The next chapter focuses on how we can improve the impact of Short Term Missions (STM).  Here are the key take aways:

  • Cultures around the world exhibit contrasting view of how time operates.
  • Monochronics view time as a limited and valuable resource.
  • Polychronic cultures view time as a somewhat unlimited resource.
  • While fewer goods and services might get produced in a polychronic culture, people in such cultures often have a deeper sense of community and belonging.
  • Different cultures also differ in their understanding of the role of the individual and the group in shaping life.
  • People in individualistic cultures are taught to strive to be “all they can be” in terms of personal achievement.
  • Collectivist cultures minimize individual identity and focus on the well-being of the group.
  • It is crucial that North American STM teams move beyond ethnocentric thinking that either minimizes the cultural differences or that immediately assumes that middle-to-upper-class North American cultural norms are always superior to those of other cultures.
  • The core problem with STMs to poor communities is that the STMs tend to reflect the perspective  of “poverty as deficit”,  the idea that poverty is due to the poor lacking something.
  • Very few STM trips are done in situations in which relief is the appropriate intervention.
  • Most contexts require development – not relief or rehabilitation – in light of the cultural differences.
  • Development is a lifelong process, not a two-week product.
  • North Americans often think it is easy to develop one-on-one, deep, personal relationships simply by hanging out with an individual for a week.
  • STM teams are generally in “needs-based” mode, bringing their knowledge, skills, and material resources to poor communities in order to accomplish a task as fast as possible.
  • Paternalism rears its ugly head and we undermine local assets and increase poverties of being, community, and stewardship.
  • The individualistic cultural value of STM teams can undermine local knowledge in a collectivist context.
  • The principle of participation implies that the community, church, or organization that receives the STM team needs to be the primary entity deciding what should be done, as wall as how it should be done.
  • The presence of indigenous ministries raises some significant stewardship issues for North American STMs.  The total annual cost  to support an evangelist in Africa is around $1,600 for a year.
  • The average STM team costs about $35,000 and the trip only lasts two weeks.

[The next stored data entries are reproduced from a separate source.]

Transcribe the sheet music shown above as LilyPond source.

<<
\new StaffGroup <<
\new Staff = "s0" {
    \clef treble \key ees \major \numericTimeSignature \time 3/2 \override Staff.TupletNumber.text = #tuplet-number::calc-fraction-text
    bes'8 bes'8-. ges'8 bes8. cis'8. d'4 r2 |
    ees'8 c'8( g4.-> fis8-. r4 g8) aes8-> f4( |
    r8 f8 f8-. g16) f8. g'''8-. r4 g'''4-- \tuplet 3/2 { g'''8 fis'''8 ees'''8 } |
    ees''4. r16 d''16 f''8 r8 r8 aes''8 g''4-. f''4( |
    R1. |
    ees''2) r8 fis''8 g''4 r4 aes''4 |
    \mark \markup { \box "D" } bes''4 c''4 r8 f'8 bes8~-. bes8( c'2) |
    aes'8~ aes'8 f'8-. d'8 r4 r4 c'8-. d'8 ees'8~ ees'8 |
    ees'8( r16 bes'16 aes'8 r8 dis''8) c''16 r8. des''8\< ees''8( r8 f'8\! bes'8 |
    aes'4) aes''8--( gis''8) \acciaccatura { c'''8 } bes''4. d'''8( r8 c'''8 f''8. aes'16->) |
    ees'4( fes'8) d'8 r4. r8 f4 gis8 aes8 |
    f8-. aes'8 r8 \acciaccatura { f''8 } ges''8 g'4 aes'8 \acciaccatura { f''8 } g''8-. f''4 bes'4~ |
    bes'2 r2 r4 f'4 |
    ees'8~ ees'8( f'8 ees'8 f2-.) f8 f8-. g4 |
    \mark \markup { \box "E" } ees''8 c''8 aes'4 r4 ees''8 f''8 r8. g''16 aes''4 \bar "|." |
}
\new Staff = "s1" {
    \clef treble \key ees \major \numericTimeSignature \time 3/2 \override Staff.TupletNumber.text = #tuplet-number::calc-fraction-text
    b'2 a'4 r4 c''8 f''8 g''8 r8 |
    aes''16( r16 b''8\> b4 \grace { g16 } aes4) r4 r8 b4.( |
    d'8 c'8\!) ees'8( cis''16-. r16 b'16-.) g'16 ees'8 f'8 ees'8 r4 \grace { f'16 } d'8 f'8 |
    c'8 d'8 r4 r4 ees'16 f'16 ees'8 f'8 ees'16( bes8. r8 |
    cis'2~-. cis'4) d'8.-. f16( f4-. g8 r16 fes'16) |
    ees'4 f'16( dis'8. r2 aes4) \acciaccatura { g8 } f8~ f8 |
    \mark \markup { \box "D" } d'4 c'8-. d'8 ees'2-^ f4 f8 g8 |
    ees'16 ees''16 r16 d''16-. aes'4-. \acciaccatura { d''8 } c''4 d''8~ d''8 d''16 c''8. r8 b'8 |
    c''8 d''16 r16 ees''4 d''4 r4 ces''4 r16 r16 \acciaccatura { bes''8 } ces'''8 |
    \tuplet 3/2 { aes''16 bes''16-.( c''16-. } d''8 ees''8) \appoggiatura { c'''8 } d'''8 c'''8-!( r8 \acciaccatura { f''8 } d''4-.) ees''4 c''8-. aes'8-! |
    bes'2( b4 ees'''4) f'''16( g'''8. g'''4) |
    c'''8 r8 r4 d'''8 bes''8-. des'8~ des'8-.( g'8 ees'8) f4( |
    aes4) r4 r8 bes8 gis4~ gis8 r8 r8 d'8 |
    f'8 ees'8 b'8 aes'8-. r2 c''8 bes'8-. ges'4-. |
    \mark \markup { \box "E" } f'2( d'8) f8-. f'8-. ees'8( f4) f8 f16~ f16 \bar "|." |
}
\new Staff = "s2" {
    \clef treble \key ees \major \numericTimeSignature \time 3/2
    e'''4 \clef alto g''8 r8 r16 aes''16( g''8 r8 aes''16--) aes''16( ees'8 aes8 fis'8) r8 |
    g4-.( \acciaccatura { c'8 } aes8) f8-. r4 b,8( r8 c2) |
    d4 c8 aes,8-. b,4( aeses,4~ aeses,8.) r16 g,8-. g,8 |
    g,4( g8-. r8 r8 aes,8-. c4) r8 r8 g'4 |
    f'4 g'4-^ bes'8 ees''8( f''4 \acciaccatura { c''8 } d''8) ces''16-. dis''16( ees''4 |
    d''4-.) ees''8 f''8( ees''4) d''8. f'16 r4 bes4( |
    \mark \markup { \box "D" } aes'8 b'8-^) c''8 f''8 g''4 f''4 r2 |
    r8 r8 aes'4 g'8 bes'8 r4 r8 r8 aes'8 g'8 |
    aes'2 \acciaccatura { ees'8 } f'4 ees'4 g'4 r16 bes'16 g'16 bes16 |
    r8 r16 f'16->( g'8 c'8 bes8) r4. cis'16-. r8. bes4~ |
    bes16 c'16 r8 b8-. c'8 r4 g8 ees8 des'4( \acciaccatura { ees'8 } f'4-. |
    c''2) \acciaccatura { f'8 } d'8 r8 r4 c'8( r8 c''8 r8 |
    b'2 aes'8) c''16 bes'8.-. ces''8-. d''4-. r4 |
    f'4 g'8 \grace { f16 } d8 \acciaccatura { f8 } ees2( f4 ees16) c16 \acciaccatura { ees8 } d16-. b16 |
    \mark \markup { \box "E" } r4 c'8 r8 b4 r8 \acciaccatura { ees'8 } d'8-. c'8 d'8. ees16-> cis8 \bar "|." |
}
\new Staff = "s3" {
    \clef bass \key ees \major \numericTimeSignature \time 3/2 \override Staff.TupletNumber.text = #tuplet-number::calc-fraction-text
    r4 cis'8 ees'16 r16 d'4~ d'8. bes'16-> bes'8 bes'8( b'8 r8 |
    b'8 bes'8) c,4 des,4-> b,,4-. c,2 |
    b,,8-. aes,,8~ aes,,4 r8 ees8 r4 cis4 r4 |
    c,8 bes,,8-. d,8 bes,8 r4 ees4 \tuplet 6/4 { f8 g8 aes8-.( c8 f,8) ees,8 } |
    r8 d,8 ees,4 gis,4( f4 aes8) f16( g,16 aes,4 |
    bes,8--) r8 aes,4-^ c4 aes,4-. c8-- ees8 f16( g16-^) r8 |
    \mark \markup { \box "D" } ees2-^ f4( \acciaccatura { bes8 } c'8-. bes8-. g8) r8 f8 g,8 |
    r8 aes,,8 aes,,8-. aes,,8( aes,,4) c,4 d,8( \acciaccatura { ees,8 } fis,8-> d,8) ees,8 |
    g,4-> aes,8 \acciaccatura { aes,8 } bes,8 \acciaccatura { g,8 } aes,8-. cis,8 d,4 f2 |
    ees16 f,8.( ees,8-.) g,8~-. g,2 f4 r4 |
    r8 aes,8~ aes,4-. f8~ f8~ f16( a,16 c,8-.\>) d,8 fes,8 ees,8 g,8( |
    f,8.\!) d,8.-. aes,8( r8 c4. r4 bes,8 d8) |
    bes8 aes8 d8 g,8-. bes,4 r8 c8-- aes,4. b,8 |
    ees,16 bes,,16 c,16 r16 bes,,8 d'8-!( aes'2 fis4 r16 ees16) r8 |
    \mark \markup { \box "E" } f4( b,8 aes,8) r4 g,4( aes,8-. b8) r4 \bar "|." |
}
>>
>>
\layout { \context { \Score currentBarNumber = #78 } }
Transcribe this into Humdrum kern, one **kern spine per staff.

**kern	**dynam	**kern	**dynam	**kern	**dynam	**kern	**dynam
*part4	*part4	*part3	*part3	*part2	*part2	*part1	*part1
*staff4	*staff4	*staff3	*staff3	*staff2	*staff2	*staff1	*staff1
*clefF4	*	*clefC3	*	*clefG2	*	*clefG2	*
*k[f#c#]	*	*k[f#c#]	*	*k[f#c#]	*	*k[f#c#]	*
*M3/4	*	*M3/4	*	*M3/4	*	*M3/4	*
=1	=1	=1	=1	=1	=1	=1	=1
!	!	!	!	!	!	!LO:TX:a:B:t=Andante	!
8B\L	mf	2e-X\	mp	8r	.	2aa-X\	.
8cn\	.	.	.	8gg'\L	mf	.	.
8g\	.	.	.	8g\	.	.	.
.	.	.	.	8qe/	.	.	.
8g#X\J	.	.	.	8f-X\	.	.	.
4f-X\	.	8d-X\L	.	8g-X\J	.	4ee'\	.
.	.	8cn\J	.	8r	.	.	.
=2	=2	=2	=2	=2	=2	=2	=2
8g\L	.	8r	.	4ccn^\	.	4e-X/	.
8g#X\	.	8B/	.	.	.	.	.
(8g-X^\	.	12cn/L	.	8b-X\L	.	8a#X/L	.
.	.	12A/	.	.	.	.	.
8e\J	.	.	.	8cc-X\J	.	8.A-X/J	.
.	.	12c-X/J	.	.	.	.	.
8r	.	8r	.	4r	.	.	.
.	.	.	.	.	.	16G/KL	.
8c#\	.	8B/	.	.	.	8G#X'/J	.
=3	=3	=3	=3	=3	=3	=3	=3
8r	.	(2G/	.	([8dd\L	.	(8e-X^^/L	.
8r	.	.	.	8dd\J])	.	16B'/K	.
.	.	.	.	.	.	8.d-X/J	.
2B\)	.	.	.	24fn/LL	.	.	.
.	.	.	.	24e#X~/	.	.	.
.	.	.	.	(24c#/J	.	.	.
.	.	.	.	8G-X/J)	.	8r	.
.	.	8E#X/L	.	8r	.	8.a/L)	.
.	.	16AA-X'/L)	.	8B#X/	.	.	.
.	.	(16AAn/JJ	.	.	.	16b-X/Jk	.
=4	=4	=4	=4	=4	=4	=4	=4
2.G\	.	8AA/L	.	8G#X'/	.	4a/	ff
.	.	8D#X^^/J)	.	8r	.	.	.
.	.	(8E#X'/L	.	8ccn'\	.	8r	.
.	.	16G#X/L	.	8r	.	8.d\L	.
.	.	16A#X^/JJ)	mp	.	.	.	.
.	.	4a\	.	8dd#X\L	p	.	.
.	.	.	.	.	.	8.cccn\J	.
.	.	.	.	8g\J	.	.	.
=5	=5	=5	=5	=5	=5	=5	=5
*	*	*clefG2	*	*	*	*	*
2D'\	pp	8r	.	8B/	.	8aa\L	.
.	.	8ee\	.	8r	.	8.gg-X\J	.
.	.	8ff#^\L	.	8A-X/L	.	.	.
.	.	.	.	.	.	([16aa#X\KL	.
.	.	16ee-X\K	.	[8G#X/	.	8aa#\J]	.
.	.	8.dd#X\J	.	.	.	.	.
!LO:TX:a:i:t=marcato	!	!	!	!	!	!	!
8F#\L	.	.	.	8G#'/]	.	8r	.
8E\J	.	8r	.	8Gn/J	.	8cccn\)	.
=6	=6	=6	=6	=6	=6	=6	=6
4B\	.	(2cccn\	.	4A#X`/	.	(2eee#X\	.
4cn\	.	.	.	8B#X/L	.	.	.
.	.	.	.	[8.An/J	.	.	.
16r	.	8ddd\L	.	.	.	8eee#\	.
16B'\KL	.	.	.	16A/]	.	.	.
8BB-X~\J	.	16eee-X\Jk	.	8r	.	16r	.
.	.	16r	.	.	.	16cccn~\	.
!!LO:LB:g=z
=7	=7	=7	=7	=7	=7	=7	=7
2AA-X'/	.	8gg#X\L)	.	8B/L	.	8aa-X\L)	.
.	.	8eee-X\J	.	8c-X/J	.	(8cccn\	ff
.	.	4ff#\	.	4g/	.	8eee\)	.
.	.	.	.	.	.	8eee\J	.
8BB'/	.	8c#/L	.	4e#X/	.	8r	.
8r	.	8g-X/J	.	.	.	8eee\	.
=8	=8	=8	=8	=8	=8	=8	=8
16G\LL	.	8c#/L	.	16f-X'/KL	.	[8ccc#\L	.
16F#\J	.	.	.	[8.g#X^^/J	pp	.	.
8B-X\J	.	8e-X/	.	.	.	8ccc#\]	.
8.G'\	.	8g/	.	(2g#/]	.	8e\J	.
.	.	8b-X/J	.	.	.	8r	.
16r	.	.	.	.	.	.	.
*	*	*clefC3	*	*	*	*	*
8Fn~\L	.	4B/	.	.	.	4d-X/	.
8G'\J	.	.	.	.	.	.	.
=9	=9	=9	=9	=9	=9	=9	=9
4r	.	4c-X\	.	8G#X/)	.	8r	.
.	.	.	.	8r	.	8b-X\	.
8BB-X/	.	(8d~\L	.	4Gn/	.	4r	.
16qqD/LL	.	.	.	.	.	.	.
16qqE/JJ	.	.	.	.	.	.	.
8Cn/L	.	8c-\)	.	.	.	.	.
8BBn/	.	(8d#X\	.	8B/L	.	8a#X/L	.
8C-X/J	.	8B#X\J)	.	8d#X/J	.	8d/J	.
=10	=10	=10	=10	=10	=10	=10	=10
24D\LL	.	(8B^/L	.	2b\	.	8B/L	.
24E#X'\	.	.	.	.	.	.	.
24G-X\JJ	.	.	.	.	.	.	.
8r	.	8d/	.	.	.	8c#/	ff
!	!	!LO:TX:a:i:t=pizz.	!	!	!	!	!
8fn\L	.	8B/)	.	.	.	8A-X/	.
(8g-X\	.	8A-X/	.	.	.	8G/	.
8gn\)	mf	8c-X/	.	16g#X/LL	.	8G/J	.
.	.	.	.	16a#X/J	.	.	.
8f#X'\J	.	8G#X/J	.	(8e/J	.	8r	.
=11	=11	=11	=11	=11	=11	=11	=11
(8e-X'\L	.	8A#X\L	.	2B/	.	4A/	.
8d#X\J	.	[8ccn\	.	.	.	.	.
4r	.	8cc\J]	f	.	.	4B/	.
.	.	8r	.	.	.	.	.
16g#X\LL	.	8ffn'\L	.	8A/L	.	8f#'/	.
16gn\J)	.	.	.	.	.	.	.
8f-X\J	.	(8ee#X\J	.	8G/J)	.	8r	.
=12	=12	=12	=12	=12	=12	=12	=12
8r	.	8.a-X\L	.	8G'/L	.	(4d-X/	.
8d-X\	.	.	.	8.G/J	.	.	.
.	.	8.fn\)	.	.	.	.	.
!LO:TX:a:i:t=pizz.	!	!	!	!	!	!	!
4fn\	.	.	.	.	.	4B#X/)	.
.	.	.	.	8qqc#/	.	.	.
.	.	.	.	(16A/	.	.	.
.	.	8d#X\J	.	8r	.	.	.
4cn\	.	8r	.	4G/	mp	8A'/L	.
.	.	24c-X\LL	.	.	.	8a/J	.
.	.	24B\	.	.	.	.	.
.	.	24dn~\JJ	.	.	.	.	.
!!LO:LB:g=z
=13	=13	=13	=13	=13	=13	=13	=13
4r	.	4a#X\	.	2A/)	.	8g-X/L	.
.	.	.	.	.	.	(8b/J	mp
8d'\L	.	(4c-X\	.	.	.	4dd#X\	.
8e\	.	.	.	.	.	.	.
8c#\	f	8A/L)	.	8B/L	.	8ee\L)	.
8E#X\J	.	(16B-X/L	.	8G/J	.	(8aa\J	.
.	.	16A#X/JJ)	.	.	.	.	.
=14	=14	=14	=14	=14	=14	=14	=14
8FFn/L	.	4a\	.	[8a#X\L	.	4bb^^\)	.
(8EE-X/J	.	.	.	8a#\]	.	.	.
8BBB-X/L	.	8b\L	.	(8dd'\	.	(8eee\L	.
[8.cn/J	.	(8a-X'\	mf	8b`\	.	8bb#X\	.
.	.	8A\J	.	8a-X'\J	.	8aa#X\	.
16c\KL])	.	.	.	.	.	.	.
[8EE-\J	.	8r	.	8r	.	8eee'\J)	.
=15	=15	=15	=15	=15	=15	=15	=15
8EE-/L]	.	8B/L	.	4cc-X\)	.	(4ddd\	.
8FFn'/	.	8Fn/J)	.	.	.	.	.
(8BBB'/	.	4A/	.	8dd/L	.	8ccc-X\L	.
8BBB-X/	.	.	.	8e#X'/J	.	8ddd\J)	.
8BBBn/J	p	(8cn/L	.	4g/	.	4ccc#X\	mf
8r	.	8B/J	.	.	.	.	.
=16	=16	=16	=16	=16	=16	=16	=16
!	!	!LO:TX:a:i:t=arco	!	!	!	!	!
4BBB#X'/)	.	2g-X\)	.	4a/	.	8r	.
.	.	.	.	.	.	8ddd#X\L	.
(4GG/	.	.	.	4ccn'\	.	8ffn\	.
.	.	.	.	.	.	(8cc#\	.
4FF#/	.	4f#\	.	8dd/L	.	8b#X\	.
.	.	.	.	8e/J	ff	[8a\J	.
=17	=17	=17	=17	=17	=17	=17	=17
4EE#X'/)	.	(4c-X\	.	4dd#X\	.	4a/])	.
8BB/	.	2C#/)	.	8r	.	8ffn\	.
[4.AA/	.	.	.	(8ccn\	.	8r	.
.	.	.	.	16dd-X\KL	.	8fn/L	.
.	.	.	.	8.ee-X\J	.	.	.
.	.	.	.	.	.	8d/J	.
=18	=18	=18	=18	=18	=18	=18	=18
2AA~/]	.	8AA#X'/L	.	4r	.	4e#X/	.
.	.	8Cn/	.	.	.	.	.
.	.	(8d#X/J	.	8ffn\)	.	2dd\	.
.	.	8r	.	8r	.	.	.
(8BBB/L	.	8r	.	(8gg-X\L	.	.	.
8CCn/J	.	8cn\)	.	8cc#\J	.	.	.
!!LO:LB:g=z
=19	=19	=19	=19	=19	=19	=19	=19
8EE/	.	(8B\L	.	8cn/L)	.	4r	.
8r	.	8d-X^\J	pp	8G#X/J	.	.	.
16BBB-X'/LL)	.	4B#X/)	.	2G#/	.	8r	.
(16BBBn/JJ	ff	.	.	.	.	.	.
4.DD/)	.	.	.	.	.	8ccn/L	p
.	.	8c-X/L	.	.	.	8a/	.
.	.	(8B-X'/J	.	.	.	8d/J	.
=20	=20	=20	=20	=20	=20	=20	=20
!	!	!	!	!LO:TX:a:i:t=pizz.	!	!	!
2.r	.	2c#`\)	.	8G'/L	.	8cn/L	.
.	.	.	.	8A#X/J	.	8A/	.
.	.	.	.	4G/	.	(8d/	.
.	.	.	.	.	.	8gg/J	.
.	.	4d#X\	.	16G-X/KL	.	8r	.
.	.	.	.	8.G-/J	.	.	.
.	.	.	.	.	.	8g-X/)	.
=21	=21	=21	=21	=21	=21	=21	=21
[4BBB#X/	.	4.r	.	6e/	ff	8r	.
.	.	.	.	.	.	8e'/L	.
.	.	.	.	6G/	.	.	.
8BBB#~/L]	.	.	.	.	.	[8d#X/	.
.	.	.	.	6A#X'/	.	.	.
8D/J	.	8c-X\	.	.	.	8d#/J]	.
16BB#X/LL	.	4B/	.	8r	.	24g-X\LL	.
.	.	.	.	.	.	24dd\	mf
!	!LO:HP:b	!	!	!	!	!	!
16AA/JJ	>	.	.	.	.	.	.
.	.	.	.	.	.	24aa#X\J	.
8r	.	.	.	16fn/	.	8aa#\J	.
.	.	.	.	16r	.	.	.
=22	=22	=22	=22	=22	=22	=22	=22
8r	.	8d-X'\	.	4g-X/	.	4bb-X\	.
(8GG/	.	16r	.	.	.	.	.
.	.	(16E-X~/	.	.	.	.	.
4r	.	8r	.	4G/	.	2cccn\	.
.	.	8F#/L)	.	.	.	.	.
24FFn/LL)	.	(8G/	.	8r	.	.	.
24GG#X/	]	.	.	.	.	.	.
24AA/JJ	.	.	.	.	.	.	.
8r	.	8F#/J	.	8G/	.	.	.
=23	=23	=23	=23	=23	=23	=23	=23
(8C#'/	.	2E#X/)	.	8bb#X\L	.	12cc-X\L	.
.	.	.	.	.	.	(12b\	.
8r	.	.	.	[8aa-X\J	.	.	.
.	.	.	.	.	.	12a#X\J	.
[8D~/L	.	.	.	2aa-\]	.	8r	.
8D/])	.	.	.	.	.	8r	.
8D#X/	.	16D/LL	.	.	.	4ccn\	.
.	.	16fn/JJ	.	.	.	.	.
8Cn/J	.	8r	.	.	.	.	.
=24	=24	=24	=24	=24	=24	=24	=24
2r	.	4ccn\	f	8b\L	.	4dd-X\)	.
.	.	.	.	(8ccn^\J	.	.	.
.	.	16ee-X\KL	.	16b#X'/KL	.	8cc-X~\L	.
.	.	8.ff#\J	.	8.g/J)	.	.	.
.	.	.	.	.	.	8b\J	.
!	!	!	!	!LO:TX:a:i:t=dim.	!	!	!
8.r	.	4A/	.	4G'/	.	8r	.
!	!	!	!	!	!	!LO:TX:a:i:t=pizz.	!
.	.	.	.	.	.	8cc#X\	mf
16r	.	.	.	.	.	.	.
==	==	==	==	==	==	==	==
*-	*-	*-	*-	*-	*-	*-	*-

I tend to view things from a business perspective so I immediately as the question, “What is the best ROI?”  Those numbers are staggering!  You mean to tell me the money raised to send about 12 people to do mission work for 2 weeks could be used to fund nearly 22 indigenous evangelists for a whole year?  That’s a no-brainer!

I think it may be time for the North American church to seriously reconsider WHY we are doing STM trips and if that money could be better used by locals.